Exercise brief | Reproduce, word for word, the passage of the post about Thomas Ruff between "TR: That's where" and "do the cropping.", inclusive.

Extract to read |
BEGIN

Oh, nothing, just my Q&A with Aperture editor Brian Sholis hanging there online next to THOMAS RUFF. Brian and I went back and forth, discussing the photographs in Exhibition Space and how they relate to art historical developments like conceptual photography and Minimalism.
Meanwhile, Michael Famighetti interviewed Ruff for Aperture's upcoming Summer issue, and the photographer talked about the beginnings of his Sterne series, the giant photos made using imagery from the European Southern Observatory's Southern Sky Survey. Ruff's work was one of the triggers for my own interest in the Palomar Observatory Sky Survey, which was the ESO's Northern predecessor. Anyway, I think this is the first he's discussed the series' origins in English:
MF: Could you talk about the role of research in your work? Where does a project begin?Yes, authorship.
TR: If I see an image that attracts, upsets, or astonishes me--one that stays in my mind for a long time--I begin working. This is the starting point of the research: I try to find out how the image was created and in what context--historical, political, or social--the image belongs. After clarifying these questions I begin to create "my own" image, the image I have in my mind, the image that was triggered by the image I saw. Sometimes it can be done in a straightforward way, with a camera, but sometimes you need to reflect on how you can manage to make this technically. For example, when I had the idea of photographing the night sky, I realized that with my small telescope, I had no chance of getting high-quality images of stars, so I looked for an observatory with a big telescope where I could take the photographs myself. But they wouldn't let me in. So I had to give up the idea of being the author of the photograph, and worked with large-format negatives from the observatory's archive.
And speaking of authorship [and much more], in his talk with Jörg Colberg for Conscientious, Ruff mentioned authorship and his new show at David Zwirner:
JC: I was going to ask you about that, the idea of landscape photography. Scientific photographs, say the Mars rover images, in principle are landscape photographs along the lines of early survey landscape photography in the American West.All I did? After all this time, do we find out is Ruff a traditionalist?
TR: That's where it continues. On top of that, it's also about automated photography, photographs made by robots. That's all part of it, the surrender of authorship... Ma.r.s. contains a bit more authorship than Stars where all I did was to select the area and to do the cropping.

END

Listed records |
BEGIN

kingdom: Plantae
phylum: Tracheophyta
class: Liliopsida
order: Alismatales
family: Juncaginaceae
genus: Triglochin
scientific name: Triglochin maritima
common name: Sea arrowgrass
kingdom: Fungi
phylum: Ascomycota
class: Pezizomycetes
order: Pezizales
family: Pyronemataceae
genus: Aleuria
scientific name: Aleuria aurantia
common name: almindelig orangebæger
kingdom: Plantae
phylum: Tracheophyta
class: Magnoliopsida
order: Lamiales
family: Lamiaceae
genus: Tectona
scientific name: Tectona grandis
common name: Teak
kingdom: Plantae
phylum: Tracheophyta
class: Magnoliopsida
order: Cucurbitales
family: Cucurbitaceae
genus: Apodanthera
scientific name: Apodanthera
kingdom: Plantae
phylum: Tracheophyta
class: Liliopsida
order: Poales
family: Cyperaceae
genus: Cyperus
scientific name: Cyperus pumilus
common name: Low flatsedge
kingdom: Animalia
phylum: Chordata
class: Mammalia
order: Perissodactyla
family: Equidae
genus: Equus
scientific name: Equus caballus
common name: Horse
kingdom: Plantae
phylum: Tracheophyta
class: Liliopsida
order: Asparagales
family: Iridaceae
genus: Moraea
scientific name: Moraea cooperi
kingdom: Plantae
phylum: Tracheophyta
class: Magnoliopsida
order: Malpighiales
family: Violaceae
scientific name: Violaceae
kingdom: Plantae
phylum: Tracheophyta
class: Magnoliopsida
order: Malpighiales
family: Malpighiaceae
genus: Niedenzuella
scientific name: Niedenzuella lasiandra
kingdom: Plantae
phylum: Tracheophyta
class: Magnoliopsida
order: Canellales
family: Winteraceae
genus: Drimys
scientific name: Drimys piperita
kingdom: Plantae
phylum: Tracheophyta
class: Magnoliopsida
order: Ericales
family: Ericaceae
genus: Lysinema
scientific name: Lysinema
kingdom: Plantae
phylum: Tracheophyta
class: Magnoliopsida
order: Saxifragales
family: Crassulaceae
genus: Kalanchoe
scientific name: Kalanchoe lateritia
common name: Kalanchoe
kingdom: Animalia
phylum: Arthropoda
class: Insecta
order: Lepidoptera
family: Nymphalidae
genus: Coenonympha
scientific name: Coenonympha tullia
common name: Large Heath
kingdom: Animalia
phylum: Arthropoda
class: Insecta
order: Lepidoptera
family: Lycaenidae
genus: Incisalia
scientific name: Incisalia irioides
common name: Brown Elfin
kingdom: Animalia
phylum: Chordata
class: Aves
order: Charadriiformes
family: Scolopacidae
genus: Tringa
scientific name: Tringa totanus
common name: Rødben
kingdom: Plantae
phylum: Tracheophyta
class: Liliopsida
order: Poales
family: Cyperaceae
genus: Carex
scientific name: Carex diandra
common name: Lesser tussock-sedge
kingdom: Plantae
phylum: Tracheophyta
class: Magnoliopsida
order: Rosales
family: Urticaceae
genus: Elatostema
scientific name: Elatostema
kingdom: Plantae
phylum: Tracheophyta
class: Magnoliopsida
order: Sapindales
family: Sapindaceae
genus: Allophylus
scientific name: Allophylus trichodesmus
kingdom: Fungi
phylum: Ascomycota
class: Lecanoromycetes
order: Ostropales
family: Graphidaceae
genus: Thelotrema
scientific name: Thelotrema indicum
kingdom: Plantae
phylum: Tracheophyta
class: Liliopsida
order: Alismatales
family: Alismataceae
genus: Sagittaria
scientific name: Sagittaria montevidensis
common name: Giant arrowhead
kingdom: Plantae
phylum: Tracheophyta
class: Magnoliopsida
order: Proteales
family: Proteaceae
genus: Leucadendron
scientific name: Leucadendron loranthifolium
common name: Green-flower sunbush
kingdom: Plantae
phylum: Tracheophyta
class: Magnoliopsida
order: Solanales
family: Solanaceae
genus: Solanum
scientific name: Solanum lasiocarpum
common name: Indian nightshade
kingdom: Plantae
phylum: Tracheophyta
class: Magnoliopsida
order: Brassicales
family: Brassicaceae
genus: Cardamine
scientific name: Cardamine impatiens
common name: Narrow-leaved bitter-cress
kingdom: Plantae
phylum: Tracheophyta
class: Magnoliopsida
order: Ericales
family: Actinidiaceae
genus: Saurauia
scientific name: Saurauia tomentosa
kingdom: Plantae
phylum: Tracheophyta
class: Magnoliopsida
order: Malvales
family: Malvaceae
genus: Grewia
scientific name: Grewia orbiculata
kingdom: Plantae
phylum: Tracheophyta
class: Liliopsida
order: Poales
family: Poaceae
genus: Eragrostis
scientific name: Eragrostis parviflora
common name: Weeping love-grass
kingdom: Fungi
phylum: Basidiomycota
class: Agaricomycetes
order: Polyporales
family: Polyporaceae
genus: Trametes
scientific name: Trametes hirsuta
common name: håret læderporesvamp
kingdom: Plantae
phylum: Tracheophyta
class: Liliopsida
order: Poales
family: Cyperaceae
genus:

END

Answer to the problem |
TR: That's where it continues. On top of that, it's also about automated photography, photographs made by robots. That's all part of it, the surrender of authorship... Ma.r.s. contains a bit more authorship than Stars where all I did was to select the area and to do the cropping.